N.B.: Decision surfaces still are linear functions of x.
In a 2-class classificiation problem, what is the prediction of a probabilistic generative model?
P(C1|x) = 1 / (1+exp(-a)) = σ(a)
and P(C2|x) = 1 - σ(a),
where a = - ln[ (P(x|C1)*P(C1)) / (P(x|C2)*P(C2)) ]
(σ is the sigmoid function)
In a k-class classificiation problem, what is the prediction of a probabilistic generative model?
P(Ck|x) = exp(ak) / Σj exp(aj) = softmax_k(x),
where aj = ln[ P(x|Cj)*P(Cj) ]
How are called the terms of P(Ck|x) = P(x|Ck)*P(Ck) / P(x)?
P(Ck) is the prior probability, P(Ck|x) is the posterior probability, P(x) is the density of X and P(x|Ck) is the class conditional density.
What is the inductive bias of Gaussian Discriminant Analysis (GDA), a.k.a. “Linear Discriminant Analysis (LDA)”?
- All class conditional densities are Gaussian.
- All classes share the same covariance matrix.
What are the parameters of GDA?
The prior probabilities P(Ck) and Gaussian means μk of each class, and their common covariance matrix Σ.
In a 2-class classificiation problem, how is the prediction calculated by GDA?
P(C1|x) = σ(w.T * x + w0),
where w = Σ^-1 * (μ1 - μ2)
and w0 = -1/2 * μ1.T * Σ^-1 * μ1 + 1/2 * μ2.T * Σ^-1 * μ2 + ln(P(C1)/P(C2))
In a 2-class classificiation problem, what is the likelihood of the datapoint (x, t)?
[P(C1) * N(x|μ1, Σ)]^t * [P(C2) * N(x|μ2, Σ)]^(1-t)
What is the i.i.d. assumption?
All points of a dataset are independant and identically distributed.
How are learned the parameters of GDA?
By maximizing the likelihood function on the training set (i.e. the product of the likelihood of each training point).
What are the optimal values of P(Ck), μk and Σ using GDA and max. log. likelihood?
The optimal value of P(Ck) is the frequency of Ck in the training set.

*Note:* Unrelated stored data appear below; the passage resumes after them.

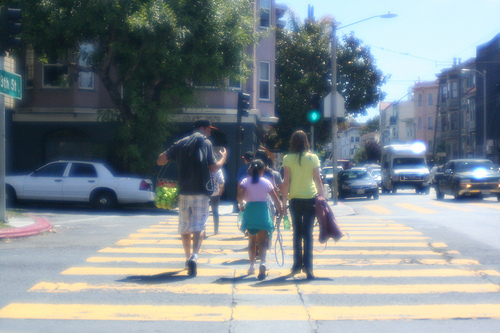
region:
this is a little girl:
[237, 160, 289, 282]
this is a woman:
[270, 120, 360, 298]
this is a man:
[149, 100, 234, 274]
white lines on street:
[30, 224, 495, 331]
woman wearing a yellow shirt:
[274, 130, 339, 223]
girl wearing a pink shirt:
[229, 173, 290, 209]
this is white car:
[10, 131, 164, 253]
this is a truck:
[432, 140, 497, 222]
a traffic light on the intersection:
[303, 87, 323, 123]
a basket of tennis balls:
[151, 162, 176, 207]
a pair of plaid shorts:
[177, 193, 208, 233]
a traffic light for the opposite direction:
[233, 85, 252, 160]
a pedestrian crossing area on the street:
[0, 276, 499, 332]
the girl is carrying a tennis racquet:
[273, 215, 285, 268]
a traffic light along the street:
[323, 9, 400, 204]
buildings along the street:
[341, 33, 499, 159]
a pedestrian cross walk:
[353, 201, 498, 217]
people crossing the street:
[159, 100, 343, 295]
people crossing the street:
[150, 105, 338, 279]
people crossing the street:
[156, 97, 333, 304]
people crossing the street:
[140, 102, 325, 296]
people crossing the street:
[122, 92, 343, 307]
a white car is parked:
[3, 136, 169, 219]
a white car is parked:
[8, 135, 166, 210]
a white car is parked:
[10, 133, 162, 228]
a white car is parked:
[3, 134, 169, 235]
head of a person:
[246, 156, 266, 178]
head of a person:
[287, 128, 325, 150]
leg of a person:
[170, 218, 224, 273]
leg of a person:
[235, 221, 283, 283]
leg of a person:
[286, 213, 326, 263]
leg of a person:
[200, 188, 237, 239]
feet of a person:
[182, 255, 213, 273]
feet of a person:
[240, 251, 282, 282]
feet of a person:
[282, 256, 332, 278]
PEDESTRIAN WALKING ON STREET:
[278, 127, 338, 284]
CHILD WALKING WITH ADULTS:
[231, 157, 276, 278]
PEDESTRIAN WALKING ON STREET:
[159, 117, 224, 283]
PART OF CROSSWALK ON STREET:
[358, 222, 404, 294]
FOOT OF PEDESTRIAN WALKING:
[186, 254, 201, 278]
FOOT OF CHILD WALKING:
[256, 263, 271, 284]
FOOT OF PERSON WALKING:
[301, 265, 323, 282]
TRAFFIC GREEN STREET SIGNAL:
[301, 85, 324, 127]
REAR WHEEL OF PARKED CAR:
[85, 186, 122, 211]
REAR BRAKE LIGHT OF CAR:
[137, 179, 152, 191]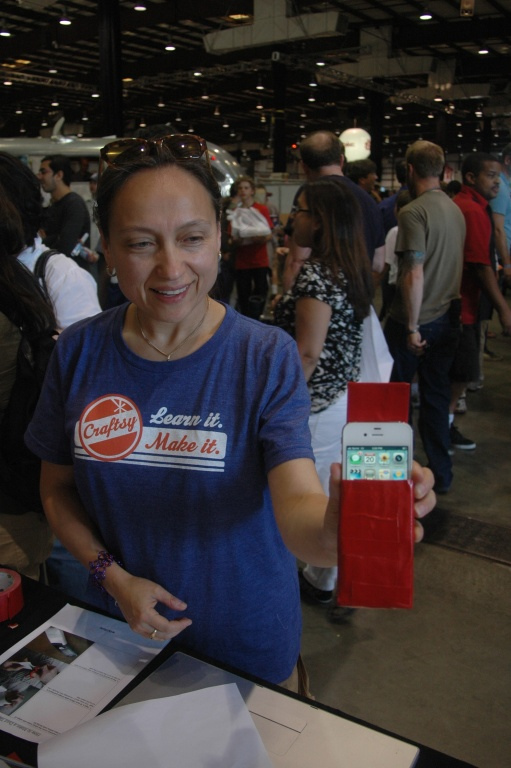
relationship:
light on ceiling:
[162, 45, 173, 53] [0, 3, 508, 176]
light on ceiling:
[134, 6, 144, 12] [0, 3, 508, 176]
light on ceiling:
[419, 15, 433, 21] [0, 3, 508, 176]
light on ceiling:
[476, 50, 488, 55] [0, 3, 508, 176]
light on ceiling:
[474, 110, 482, 118] [0, 3, 508, 176]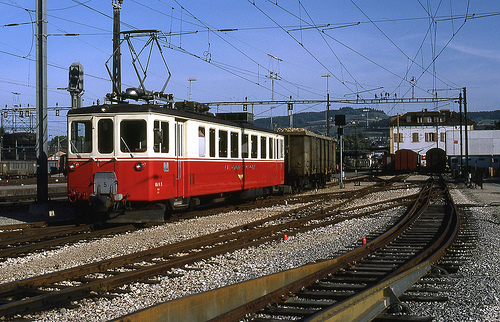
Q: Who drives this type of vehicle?
A: Conductor.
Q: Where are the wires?
A: Above the train.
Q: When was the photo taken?
A: Daytime.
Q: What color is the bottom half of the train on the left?
A: Red.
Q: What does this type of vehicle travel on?
A: Tracks.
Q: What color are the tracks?
A: Brown.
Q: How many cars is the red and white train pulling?
A: One.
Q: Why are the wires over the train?
A: For electricity.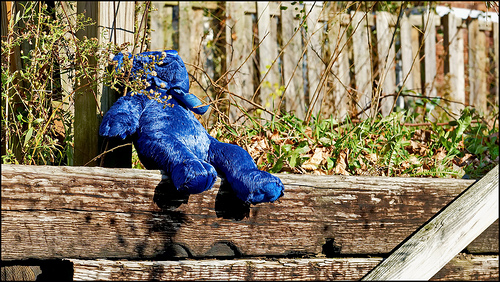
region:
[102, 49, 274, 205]
blue teddy bear on the wood log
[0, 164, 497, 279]
stacks of wood with a bear on it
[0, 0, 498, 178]
green plants growing by the fence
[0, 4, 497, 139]
small wooden fence by the wall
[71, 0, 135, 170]
wooden post with a bear leaning on it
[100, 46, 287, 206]
bear leaning against the wooden post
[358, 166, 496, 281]
small wooden beam next to the wall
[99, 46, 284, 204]
small blue bear left outside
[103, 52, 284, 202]
blue teddy bear next to the plants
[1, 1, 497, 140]
wooden fence behind the bear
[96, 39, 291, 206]
blue stuffed animal on fence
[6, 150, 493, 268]
wooden railway tie landscaping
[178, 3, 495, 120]
wooden slat fencing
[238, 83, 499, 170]
vegetation by wooden fence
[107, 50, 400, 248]
blue toy resting on wooden tie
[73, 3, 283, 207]
blue toy against fence post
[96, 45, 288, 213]
blue plush toy outside in sun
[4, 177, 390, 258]
wooden railway tie with cracks and wear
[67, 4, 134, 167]
unfinished wooden fence post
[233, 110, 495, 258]
green plants by railway tie landscaping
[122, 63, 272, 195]
A stuffed elephant on some wood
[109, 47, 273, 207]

The optimal value of μk is the x value averaged over all Ck training examples.
The optimal value of Σ is the weighted average of the covariance matrix of each class.
What is Quadratic Discriminant Analysis (QDA)?

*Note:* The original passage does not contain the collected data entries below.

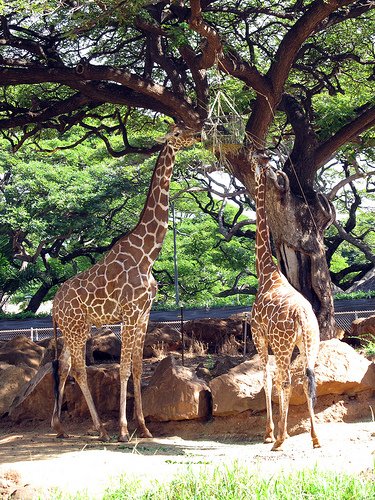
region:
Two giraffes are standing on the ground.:
[43, 118, 328, 455]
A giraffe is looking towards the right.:
[39, 111, 186, 442]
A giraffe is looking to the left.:
[219, 115, 332, 454]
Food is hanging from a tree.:
[151, 69, 274, 183]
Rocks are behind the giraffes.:
[0, 310, 370, 425]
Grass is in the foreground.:
[19, 458, 369, 495]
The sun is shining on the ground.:
[0, 416, 371, 494]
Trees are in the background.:
[0, 102, 371, 307]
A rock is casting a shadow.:
[188, 379, 218, 424]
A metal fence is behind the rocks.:
[0, 303, 373, 348]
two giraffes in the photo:
[50, 124, 328, 454]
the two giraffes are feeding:
[51, 126, 340, 459]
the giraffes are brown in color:
[51, 118, 321, 447]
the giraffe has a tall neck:
[105, 111, 192, 258]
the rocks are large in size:
[145, 354, 260, 412]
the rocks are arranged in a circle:
[156, 313, 251, 351]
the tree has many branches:
[28, 0, 372, 105]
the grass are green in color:
[47, 468, 372, 498]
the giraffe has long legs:
[48, 325, 142, 434]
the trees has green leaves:
[172, 208, 236, 270]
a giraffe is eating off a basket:
[41, 121, 203, 451]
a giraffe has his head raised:
[25, 120, 204, 441]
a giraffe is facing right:
[50, 126, 203, 449]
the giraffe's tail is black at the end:
[49, 360, 65, 415]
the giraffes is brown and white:
[37, 122, 199, 452]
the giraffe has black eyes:
[173, 130, 182, 138]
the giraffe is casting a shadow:
[2, 427, 209, 472]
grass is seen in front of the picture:
[43, 466, 370, 496]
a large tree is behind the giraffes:
[2, 3, 373, 335]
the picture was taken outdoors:
[1, 0, 373, 498]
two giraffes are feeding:
[0, 110, 347, 450]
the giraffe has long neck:
[117, 116, 190, 247]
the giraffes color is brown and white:
[9, 118, 337, 453]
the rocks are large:
[155, 355, 250, 419]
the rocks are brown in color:
[150, 354, 260, 411]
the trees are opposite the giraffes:
[182, 275, 255, 297]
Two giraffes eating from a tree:
[41, 117, 336, 456]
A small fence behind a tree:
[331, 303, 373, 341]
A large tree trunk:
[257, 129, 340, 331]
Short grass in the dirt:
[98, 456, 374, 497]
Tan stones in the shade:
[145, 315, 260, 423]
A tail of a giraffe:
[50, 298, 67, 428]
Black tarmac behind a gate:
[145, 299, 257, 324]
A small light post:
[240, 310, 252, 360]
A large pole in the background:
[168, 197, 179, 310]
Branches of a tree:
[184, 160, 257, 254]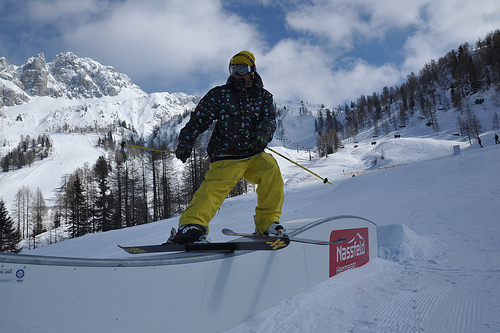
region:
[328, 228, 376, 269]
red promotional logo on slide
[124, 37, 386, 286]
extreme skier on ski slide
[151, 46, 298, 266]
skier wearing yellow pants and hat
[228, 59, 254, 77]
reflective winter goggles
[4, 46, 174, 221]
snow covered mountains and trees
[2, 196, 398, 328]
skiing and snowboarding stunt rail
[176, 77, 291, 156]
multicolored winter skiing coat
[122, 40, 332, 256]
man skiing in yellow winter wear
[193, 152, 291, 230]
bright yellow snow pants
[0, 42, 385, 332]
extreme skier on stunt rail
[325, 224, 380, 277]
red sign covered in snow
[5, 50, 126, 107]
mountainside covered in snow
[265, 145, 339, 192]
yellow metal ski pole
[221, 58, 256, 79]
pair of safety goggles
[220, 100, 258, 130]
design on front of jacket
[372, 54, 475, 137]
trees covered in snow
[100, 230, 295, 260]
black and yellow ski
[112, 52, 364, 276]
man in yellow pants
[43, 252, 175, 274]
silver metal railing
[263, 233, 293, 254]
yellow design on bottom of ski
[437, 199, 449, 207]
part of the snow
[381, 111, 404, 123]
part of a forest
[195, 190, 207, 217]
part of a track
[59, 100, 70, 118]
part of a mountain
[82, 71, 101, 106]
tip of a hill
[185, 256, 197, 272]
part of a board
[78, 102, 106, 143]
part of a slope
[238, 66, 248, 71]
face of a boy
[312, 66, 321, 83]
part of a cloud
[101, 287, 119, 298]
tip of a board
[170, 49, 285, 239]
a man riding on skis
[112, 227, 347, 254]
skis under the man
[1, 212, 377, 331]
a railing for performing tricks on skis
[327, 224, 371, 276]
red logo on the railing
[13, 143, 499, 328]
a snow-covered hill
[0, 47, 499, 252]
hill behind the skier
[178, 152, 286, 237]
yellow pants on the skier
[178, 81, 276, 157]
a ski jacket on the skier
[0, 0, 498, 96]
a cloudy blue sky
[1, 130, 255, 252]
a group of trees behind the skier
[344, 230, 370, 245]
white design on red sign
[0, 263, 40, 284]
sticker on side of guard rail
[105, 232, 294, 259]
black metal ski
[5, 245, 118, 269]
silver metal guard railing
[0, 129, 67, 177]
trees covered in snow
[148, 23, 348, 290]
skier doing trick on rail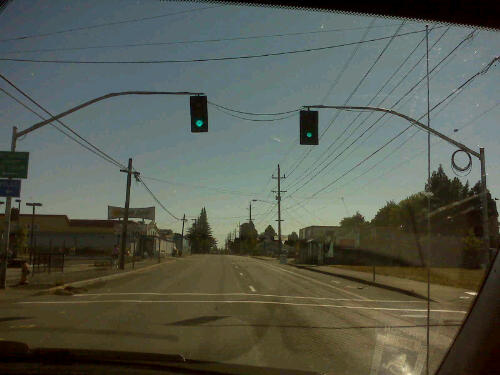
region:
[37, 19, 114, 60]
white clouds in blue sky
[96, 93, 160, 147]
white clouds in blue sky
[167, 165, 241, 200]
white clouds in blue sky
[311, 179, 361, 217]
white clouds in blue sky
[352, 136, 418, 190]
white clouds in blue sky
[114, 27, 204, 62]
white clouds in blue sky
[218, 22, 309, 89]
white clouds in blue sky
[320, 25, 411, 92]
white clouds in blue sky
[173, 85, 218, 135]
green traffic light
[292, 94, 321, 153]
green traffic light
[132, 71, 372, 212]
two green stop lights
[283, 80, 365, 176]
a green stop light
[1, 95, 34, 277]
street signs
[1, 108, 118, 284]
street signs on a metal pole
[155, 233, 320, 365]
white lines on a tard road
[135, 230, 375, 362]
a tard road with white lines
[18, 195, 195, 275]
a yellow building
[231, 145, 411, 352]
power lines on the side of a road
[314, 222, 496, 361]
a sidewalk along side a road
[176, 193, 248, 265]
tall green trees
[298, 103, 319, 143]
Stoplight on green.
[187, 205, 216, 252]
A green tree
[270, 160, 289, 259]
A powerline pole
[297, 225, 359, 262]
A building on a street.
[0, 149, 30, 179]
A street sign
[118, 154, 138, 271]
A pole on the side of a street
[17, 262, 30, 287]
A red fire hydrant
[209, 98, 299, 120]
A powerline connecting stop lights.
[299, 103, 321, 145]
Stoplight that has turned green.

It’s like GDA but without making the assumption that all classes have the same covariance matrix.
What is the Naive Bayes (NB) assumption?
Features are conditionaly independant, given the class label, i.e. P(X|Ck) = P(X1, X2, … |Ck) ~= P(X1|Ck) * P(X2|Ck) * …
What are Probabilisitc Graphical Models (PGM)?

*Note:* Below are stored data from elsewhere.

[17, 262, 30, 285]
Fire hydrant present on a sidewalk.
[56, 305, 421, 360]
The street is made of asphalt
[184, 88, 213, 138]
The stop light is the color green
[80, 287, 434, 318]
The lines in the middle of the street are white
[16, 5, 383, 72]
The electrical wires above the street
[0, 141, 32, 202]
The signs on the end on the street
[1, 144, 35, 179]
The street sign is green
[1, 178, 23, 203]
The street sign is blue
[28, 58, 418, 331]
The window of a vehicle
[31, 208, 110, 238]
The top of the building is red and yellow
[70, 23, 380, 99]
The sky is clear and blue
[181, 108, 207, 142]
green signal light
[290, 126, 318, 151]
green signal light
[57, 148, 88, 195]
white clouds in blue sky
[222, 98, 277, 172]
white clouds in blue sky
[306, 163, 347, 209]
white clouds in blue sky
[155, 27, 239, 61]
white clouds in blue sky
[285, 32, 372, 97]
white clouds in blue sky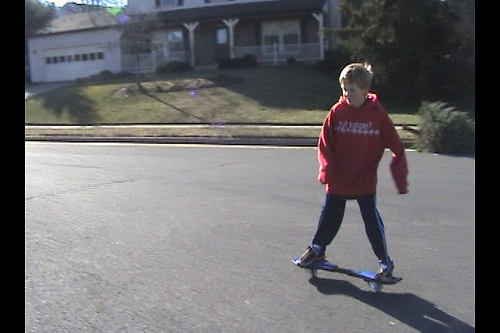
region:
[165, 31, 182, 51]
Large window on a house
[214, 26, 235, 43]
Large window on a house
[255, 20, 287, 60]
Large window on a house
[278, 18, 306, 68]
Large window on a house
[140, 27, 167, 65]
Large window on a house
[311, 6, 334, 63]
Large white post on porch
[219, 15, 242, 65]
Large white post on porch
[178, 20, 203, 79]
Large white post on porch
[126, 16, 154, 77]
Large white post on porch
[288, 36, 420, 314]
Small child on skateboard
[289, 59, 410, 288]
young boy on skateboard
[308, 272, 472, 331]
shadow cast by skater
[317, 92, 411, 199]
red hooded sweat shirt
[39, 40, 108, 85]
white garage door with windows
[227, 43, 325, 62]
white railing on front porch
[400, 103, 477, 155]
pine tree out for garbage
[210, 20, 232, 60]
brown front door of house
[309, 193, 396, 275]
blue sweatpants with white stripe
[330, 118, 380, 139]
white writing on sweat shirt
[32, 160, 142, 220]
crack in street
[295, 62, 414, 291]
a kid is on a skateboard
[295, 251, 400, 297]
a ripstick on concrete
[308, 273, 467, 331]
shadow of a boy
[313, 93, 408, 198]
a boy's red jacket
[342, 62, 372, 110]
head of a boy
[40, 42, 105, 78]
a white garage door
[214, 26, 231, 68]
front door on a home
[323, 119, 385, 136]
white pattern on a red shirt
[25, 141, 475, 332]
a stretch of asphalt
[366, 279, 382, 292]
wheel on a ripstick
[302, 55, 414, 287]
this is a person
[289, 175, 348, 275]
this is a person's leg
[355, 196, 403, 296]
this is a person's leg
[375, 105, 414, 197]
this is a person's hand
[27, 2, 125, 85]
this is a building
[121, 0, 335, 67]
this is a building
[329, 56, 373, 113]
this is a person's head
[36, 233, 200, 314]
this is the road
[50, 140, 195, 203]
this is the road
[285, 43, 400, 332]
Small child on a skatebpard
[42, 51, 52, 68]
Small window on a garage door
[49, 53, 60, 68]
Small window on a garage door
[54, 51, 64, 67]
Small window on a garage door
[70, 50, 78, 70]
Small window on a garage door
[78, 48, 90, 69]
Small window on a garage door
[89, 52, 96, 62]
Small window on a garage door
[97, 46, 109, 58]
Small window on a garage door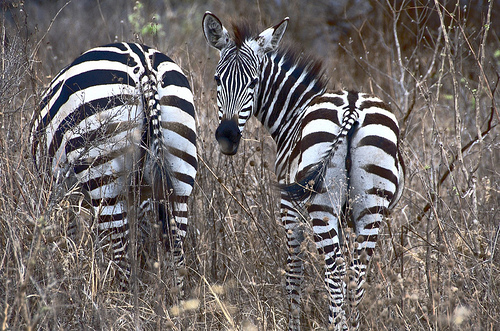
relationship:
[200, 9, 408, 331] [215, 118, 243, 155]
zebra has nose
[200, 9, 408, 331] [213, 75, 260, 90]
zebra has eyes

It’s a trade-off between GDA (where all features are considered dependent) and NB (where all features are considered independent): the dependencies of features are set according to a dependency graph.
What is Diagonal GDA (DGDA)?
It’s GDA, making the NB assumption (the covariance matrix is then diagonal).